Cretzschmar's bunting (Emberiza caesia) is a passerine bird in the bunting family Emberizidae, a group now separated by most modern authors from the finches, Fringillidae.

== Etymology and taxonomy ==
The English common name commemorates the German physician and scientist Philipp Jakob Cretzschmar who founded the Senckenberg Natural History Museum. The genus name Emberiza is from Old German Embritz, a bunting. The specific caesias is from Latin caesius, "bluish-grey".

This species is monotypic.

== Description ==
This bird is smaller than ortolan. The breeding male has a grey head with orange moustaches. The upperparts are brown and heavily streaked, except on the rump, and the underparts are rusty orange. The stout bill is pink.

Females and young birds have a weaker head pattern, and are more similar to ortolans. They can be distinguished by the warm brown rump and white eye-ring.

== Ecology ==

=== Distribution ===
Cretzschmar's bunting breeds on sunny open hillsides with some bushes. It is mainly coastal or insular, and often breeds at lower levels than the closely related ortolan bunting where both occur. It lays four to six eggs in a ground nest. Its natural food consists of seeds and when feeding young, insects.

=== Habitat ===
It breeds in Greece, Turkey, Cyprus and the Levant. It is migratory, wintering in Sudan and northern Eritrea.
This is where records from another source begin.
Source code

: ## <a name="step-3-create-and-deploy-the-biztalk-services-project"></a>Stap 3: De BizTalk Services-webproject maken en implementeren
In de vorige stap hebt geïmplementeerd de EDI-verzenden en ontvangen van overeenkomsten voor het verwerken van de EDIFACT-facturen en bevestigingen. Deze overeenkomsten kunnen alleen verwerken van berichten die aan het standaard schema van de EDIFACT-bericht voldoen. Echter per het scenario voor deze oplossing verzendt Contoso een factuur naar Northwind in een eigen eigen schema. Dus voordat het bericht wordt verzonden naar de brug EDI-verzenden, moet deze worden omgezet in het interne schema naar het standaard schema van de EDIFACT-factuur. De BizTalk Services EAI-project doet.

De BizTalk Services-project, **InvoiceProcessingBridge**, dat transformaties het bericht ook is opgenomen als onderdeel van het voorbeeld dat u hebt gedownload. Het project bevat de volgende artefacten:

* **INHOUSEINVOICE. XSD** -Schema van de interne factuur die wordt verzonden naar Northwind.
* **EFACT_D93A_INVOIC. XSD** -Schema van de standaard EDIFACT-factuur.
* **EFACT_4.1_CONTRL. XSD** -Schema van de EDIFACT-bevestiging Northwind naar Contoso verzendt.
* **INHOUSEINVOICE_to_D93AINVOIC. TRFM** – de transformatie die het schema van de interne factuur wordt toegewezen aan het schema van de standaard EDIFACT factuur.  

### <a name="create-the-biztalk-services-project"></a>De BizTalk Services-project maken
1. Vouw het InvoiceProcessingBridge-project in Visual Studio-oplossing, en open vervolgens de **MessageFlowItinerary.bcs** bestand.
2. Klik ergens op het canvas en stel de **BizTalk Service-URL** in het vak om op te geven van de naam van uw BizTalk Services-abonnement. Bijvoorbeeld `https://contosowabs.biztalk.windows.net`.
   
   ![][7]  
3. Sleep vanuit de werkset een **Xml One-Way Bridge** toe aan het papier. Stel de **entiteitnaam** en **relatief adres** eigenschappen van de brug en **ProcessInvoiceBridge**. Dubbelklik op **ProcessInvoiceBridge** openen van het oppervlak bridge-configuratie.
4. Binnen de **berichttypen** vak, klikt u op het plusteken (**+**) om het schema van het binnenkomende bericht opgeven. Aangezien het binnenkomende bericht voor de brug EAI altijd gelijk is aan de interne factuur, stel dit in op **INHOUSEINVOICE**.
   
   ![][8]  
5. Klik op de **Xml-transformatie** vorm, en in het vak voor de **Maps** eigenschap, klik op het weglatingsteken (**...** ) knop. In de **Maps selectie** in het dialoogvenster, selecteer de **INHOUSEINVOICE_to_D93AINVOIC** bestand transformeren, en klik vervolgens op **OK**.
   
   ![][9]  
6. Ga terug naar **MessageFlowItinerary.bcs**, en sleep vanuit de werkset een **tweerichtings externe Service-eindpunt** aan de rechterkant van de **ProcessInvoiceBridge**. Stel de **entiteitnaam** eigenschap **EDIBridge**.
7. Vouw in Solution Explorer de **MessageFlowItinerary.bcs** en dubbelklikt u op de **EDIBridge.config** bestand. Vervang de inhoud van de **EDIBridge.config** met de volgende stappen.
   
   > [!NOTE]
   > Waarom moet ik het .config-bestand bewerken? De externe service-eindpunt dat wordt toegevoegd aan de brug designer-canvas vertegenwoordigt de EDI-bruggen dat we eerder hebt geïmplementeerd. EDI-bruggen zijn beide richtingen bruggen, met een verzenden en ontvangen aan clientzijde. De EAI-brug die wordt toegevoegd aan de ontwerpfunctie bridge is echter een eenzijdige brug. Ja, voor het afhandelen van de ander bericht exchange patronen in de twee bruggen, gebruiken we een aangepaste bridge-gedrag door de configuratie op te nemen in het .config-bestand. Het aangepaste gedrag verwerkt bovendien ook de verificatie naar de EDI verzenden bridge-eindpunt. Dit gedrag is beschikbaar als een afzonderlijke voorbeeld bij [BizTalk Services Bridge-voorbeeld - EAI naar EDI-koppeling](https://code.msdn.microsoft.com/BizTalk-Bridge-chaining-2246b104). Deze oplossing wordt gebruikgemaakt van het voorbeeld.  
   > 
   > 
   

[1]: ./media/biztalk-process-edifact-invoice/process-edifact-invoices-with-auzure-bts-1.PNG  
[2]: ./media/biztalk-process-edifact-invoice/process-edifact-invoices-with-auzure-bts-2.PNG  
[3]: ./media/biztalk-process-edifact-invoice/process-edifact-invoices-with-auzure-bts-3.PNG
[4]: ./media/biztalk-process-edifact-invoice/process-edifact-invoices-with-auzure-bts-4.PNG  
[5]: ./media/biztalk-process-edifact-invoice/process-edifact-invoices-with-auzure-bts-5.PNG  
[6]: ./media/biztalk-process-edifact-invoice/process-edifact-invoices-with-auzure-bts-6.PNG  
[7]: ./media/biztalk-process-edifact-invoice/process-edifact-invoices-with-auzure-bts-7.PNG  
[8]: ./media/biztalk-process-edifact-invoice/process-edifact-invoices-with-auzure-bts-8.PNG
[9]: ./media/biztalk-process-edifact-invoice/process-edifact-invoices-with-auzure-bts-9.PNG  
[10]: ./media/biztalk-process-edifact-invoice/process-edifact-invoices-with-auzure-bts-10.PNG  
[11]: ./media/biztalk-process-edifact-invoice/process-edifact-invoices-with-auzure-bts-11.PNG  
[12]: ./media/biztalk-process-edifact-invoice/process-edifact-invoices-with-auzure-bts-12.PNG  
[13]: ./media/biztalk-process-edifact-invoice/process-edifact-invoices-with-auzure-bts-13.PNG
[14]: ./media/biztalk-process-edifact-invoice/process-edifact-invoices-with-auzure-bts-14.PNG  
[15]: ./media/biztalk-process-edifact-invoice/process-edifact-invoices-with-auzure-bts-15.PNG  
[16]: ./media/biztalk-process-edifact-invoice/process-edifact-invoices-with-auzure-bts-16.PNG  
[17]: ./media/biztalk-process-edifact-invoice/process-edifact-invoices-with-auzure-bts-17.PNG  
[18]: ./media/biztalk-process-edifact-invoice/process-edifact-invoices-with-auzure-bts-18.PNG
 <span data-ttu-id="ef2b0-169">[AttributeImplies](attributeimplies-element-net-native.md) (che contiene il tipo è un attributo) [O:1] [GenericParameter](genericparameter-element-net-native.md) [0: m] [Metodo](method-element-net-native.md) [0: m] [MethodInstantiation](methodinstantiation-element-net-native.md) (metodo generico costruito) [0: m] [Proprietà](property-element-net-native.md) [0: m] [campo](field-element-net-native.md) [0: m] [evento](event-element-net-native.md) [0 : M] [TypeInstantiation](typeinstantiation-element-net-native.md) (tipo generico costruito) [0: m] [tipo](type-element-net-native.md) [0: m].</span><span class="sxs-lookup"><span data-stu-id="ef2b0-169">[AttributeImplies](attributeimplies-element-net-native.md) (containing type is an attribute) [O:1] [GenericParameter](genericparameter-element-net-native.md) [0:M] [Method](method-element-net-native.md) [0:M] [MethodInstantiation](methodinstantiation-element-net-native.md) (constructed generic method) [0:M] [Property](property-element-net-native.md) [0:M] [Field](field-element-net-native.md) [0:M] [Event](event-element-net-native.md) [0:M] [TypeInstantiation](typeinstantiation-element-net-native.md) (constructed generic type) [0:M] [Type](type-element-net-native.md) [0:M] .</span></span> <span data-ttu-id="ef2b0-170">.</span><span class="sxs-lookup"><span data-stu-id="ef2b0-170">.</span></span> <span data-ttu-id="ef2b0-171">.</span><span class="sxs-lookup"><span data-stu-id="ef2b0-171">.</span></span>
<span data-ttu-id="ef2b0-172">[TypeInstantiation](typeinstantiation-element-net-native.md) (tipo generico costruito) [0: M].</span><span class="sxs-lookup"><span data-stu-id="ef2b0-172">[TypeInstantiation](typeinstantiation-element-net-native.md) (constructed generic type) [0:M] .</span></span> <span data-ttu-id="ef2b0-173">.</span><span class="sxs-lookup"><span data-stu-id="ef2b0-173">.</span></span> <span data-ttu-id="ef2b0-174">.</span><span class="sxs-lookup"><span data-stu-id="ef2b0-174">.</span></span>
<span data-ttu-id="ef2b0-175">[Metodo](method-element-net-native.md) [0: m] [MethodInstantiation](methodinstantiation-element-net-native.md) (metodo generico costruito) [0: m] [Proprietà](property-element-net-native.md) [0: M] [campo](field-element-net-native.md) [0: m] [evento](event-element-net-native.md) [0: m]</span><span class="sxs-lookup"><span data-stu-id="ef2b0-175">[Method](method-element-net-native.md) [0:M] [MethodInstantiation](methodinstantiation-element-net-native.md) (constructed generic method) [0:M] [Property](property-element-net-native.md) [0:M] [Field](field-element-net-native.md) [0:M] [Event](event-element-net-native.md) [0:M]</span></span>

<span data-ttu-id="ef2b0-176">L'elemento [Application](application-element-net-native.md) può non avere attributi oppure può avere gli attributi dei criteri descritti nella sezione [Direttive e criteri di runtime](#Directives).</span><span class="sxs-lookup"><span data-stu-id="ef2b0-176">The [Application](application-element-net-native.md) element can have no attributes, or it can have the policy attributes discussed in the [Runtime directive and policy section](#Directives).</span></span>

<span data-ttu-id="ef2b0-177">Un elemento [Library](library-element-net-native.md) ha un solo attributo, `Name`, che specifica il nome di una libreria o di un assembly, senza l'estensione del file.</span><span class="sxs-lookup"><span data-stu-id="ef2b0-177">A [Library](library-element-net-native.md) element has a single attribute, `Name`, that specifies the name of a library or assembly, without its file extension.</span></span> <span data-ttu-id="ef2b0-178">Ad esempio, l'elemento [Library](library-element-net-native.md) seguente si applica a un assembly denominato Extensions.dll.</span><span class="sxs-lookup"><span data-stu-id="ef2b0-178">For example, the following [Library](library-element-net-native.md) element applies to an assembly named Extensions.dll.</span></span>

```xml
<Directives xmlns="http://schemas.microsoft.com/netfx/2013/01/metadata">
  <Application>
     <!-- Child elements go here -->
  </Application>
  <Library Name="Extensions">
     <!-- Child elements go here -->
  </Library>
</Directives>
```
It is a very rare wanderer to western Europe.

=== Food and feeding ===
This species forages almost entirely on the ground, feeding on small seeds, especially from grasses, and supplementing its diet with small invertebrates, particularly ants.

== Status ==
This species is classified as "Least Concern" in the IUCN Red List due to its extensive range and large population size, neither of which meet the criteria for threatened status. While population trends are uncertain, there's no evidence of a rapid decline that would warrant a higher conservation concern.

Europe hosts an estimated 230,000-451,000 mature individuals, comprising 85% of the global range. This suggests a preliminary global population size of 271,000-531,000 mature individuals, though further refinement is needed.